Return value of an assignment statement?

Carl Banks pavlovevidence at gmail.com
Fri Feb 22 03:45:59 EST 2008


On Feb 21, 6:52 pm, Steve Holden <st... at holdenweb.com> wrote:
> mrstephengross wrote:
> >> What you can't do (that I really miss) is have a tree of assign-and-test
> >> expressions:
> >>         import re
> >>         pat = re.compile('some pattern')
> >>         if m = pat.match(some_string):
> >>             do_something(m)
>
> > Yep, this is exactly what I am (was) trying to do. Oh well.... Any
> > clever ideas on this front?
>
> The syntax is the way it is precisely to discourage that kind of clever
> idea.

Don't be ridiculous.  Assignment operators are maybe one of the worst
things in existence, but this particular use case (running a sequence
of tests like the above) is perfectly useful and good.

Some Pythonistas will swear to their grave and back that should be
done by factoring out the tests into a list and iterating over it, and
NO OTHER WAY WHATSOEVER, but I don't buy it.  That's a lot of
boilerplate--the very thing Python is normally so good at minimizing--
when it might not be needed.  It would be the right thing for a
complex, pluggable, customizable input filter; but is rarely a better
solution for a simple text processing script.

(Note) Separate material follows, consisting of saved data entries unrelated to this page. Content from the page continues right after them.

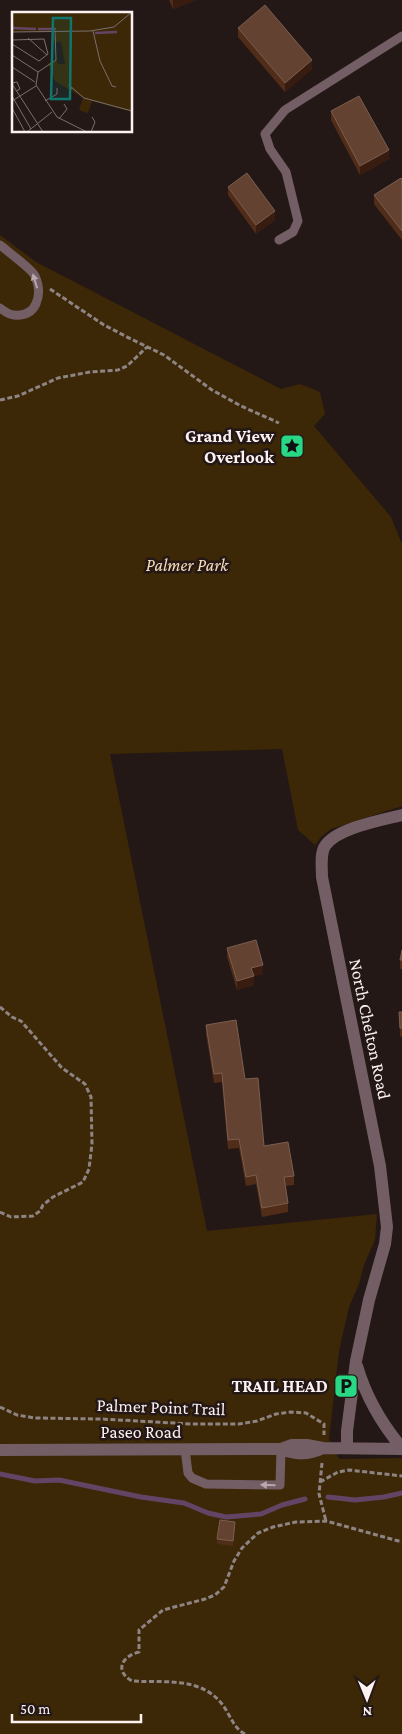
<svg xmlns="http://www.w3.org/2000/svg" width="402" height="1734" font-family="'Crimson Pro',serif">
	<rect width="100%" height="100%" fill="#241817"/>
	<!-- green -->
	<path fill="#3c2706" d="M 0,235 L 36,262 L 281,389 L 300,384 L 320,392 L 325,414 L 314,426 L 391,517 L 402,544 L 402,806 L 331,829 L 321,837 L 315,845 L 298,830 L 282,749 L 110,754 L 207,1231 L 377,1214 L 375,1240 L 364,1265 L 359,1284 L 349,1307 L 339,1351 L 329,1439 L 339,1459 L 402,1458 L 402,1734 L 0,1734 Z"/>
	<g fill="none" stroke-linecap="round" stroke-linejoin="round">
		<!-- stream -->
		<path stroke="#644465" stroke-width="5" d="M 0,1474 L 35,1481 L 59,1480 L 141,1497 L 184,1503 L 208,1513 L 226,1517 L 261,1514 L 282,1505 L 305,1499
			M 328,1497 L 355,1500 L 384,1497 L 402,1493"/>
		<!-- path -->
		<path stroke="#8f8484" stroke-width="3" stroke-dasharray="5 2.5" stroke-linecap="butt" d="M 50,289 L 104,325 L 131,339 L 164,355 L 212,390 L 241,406 L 279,423
			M 0,400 L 18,396 L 58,378 L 90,372 L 118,370 L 127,366 L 147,347
			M 0,1007 L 12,1017 L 21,1021 L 62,1068 L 85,1084 L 91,1097 L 92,1144 L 89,1169 L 83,1182 L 53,1197 L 43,1205 L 40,1211 L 33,1216 L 11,1217 L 0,1212
			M 0,1407 L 17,1415 L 35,1418 L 101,1419 L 192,1424 L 239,1424 L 257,1421 L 276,1414 L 291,1412 L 306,1413 L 324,1424 L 324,1435
			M 322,1463 L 319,1494 L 326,1521
			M 320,1482 L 338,1472 L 349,1470 L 402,1476
			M 245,1734 C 233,1728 230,1714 222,1704 C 200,1676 162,1683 132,1681 C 114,1671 122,1656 139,1652 L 139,1630 L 163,1610 L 205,1599 L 215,1595 L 224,1587 L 234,1561 L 242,1548 L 258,1533 L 273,1527 L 296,1522 L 326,1521 L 402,1542"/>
		<!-- lane -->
		<path stroke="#735e66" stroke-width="9" d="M 279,240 L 293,232 L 298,221 L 286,172 L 270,149 L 265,134 L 285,110 L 402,36
			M 0,245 C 7,251 32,269 35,276 C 43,294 37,318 14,315 C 9,315 4,311 0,308
			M 185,1449 L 188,1473 L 192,1478 L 206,1484 L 280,1485 L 281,1449"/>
		<!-- street -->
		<path stroke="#735e66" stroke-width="12" d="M 357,1366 C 366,1397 381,1423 402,1448
			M 347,1448 L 347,1431 L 356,1361 L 369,1300 L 385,1244 L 387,1227 L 380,1166 L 322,877 C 322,867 320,854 325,846 C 337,828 382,820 402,815
			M 281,1449 L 292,1445 L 307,1445 L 323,1448 L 402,1449
			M 0,1450 L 281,1449 C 296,1455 308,1455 323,1448"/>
	</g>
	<!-- wall -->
	<path fill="#512d19" d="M 169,0 L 196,0 L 173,9 Z
		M 238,28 L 312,69 L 285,92 L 238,37 Z
		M 331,111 L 389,159 L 360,175 L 331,120 Z
		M 402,179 L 402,240 L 374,204 L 374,195 Z
		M 228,187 L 275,220 L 256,234 L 228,195 Z
		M 227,948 L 263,974 L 254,976 L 254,985 L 237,990 L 227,957 Z
		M 402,950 L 402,969 L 400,969 L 400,960 Z
		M 399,1012 L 402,1012 L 402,1036 L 400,1037 Z
		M 206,1025 L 245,1079 L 264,1146 L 294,1176 L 294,1185 L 285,1186 L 288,1203 L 288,1212 L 262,1217 L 256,1184 L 246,1186 L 239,1148 L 228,1149 L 222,1082 L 214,1083 L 206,1034 Z
		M 235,1526 L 233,1546 L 217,1544 L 217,1539 Z"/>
	<!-- shaded-wall -->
	<path fill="#371c0f" d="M 173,0 L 196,0 L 173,9 Z
		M 312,60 L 312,69 L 285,92 L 285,83 Z
		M 389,150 L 389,159 L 360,175 L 360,166 Z
		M 275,211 L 275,220 L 256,234 L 256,225 Z
		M 263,965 L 263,974 L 254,976 L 254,985 L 237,990 L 237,981 L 251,968 Z"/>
	<!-- building -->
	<path fill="#634231" stroke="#7b5e4f" d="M 265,5 L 312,60 L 285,83 L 238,28 Z
		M 359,96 L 389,150 L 360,166 L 331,111 Z
		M 247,173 L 275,211 L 256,225 L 228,187 Z
		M 401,178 L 402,179 L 402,231 L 374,195 Z
		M 256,940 L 263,965 L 251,968 L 254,976 L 237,981 L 227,948 Z
		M 402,950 L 402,960 L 400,960 Z
		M 399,1012 L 402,1012 L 402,1028 L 400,1028 Z
		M 236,1020 L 245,1079 L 258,1078 L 264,1146 L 288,1142 L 294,1176 L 284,1177 L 288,1203 L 262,1208 L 256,1175 L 246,1177 L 239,1139 L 228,1140 L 222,1073 L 214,1074 L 206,1025 Z
		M 220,1520 L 235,1522 L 233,1541 L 217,1539 Z"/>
	<!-- one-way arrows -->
	<defs><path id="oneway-solid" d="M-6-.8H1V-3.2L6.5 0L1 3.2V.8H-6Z" transform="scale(1.25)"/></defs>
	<g fill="#b8a8ac">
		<use href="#oneway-solid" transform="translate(35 281) rotate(-107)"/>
		<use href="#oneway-solid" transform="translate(268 1485) rotate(-179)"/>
	</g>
	<!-- icons -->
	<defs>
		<g id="sight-square" transform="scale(1.25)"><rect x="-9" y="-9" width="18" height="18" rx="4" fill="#28d885" stroke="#241817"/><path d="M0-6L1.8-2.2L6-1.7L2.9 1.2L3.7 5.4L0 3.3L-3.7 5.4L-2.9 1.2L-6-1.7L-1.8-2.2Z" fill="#111"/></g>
		<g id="parking-square" transform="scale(1.25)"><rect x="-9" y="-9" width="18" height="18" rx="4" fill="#28d885" stroke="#241817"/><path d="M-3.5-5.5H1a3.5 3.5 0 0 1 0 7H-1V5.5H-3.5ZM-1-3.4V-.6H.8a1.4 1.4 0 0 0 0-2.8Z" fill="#111"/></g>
	</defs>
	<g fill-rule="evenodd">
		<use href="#sight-square" x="292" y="446"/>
		<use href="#parking-square" x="346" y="1386"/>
	</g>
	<g text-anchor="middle" stroke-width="5" stroke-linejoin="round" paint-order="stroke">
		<!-- poi labels -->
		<g font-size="18" font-weight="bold" fill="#fcf2f2" stroke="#241817" text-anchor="end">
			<text x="274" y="442">Grand View<tspan x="274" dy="21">Overlook</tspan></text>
			<text x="328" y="1392">TRAIL HEAD</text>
		</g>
		<!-- park labels -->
		<g font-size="18" font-style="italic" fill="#fadeb8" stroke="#241817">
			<text x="187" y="571">Palmer Park</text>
		</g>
		<!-- street labels -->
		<g font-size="18" fill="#fcf2f2" stroke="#241817">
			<text transform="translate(370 1029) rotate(78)" y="6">North Chelton Road</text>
			<text transform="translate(161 1407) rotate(2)" y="6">Palmer Point Trail</text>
			<text x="141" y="1438">Paseo Road</text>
		</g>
	</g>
	<!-- overview -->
	<g transform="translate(12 12)">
		<rect width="120" height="120" fill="#241817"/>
		<path d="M 0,0 L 120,0 L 120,100 L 80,89 L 76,101 L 67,98 L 71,86 L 43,69 L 36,51 L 45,48 L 46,52 L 53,52 L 49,30 L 41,30 L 44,20 L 0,20 Z" fill="#3c2706"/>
		<path fill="none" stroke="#644465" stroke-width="2.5" d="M 0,16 L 24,17M 26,17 L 44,17M 83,21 L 105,20"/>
		<path fill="none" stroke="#7a6f6f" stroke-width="1" d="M 43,19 L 44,48 L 26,60 L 24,73 L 45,105 L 75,120M 81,19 L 88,49 L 100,74 L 104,75M 0,20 L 78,19 L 102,15 L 120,0M 16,26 L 35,43M 0,28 L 32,27 L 36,42 L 27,49 L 0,32M 0,43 L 26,60M 0,55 L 23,70M 0,71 L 5,70 L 8,77 L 4,79M 0,72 L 31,120M 60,77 L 57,73 L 72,86 L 120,99M 0,84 L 19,117M 0,89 L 24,74M 33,89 L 45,82 L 45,76M 0,96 L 13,120M 47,107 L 55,97 L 52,92M 15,120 L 40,100M 79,120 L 83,110 L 80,105"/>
		<path fill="#0f766e" fill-opacity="0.15" stroke="#0f766e" stroke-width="2.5" d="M 41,6 L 59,6 L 58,87 L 39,87 Z"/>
		<rect width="120" height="120" fill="none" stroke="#fcf2f2" stroke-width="2.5"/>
	</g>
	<!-- north arrow -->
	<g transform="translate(367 1699) rotate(179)" stroke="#241817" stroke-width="4" paint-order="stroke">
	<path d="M0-4L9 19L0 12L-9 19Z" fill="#fcf2f2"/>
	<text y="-8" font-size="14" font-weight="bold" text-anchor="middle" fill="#fcf2f2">N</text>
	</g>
	<!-- scale -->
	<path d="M12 1714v8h129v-8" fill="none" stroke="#fcf2f2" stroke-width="2.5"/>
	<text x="20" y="1714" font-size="15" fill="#fcf2f2" stroke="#241817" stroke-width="4" paint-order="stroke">50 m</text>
</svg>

Quick, at a glance, which code snippet will you understand faster
(pretend you know Perl):


if (/name=(.*)/) {
    $name = chop(\1);
} elsif (/id=(.*)/) {
    $id = chop(\1);
} elsif (/phone=(.*)/) {
    $phone = chop(\1);
}


vs.


def set_phone_number(m):
    phone = m.group(1).strip()

def set_id(m):
    id = m.group(1).strip()

def set_name(m):
    name = m.group(1).strip()

_line_tests = [
    (r"phone=(.*)", set_phone_number),
    (r"name=(.*)", set_name),
    (r"id=(.*)", set_id),
    ]

for pattern,func in _line_tests:
    m = re.match(pattern,line)
    if m:
        func(m)


At this small scale, and probably at much larger scales too, the Perl
example blows the Python example out of the water in terms of
readability.  And that's counting Perl's inherent unreadableness.

If it were a priority, Python could support this set-and-test idiom,
and without an assignment operator.  (Notice Perl doesn't use
assignment operator here.)  For example, a syntax like this (where the
scope of m is local to the if-condition and the body of the if-
statement:

if m where m = re.match(r"name=(.*)",line):
    name = m.group(1).strip()
elif m where m = re.match(r"id=(.*)",line):
    id = m.group(1).strip()
elif m where m = re.match(r"phone=(.*)",line):
    phone = m.group(1).strip()


This won't happen because the set-and-test idiom is relatively minor
and not deemed worthy of syntax support.  But if it were there,
there'd really be nothing clever about it.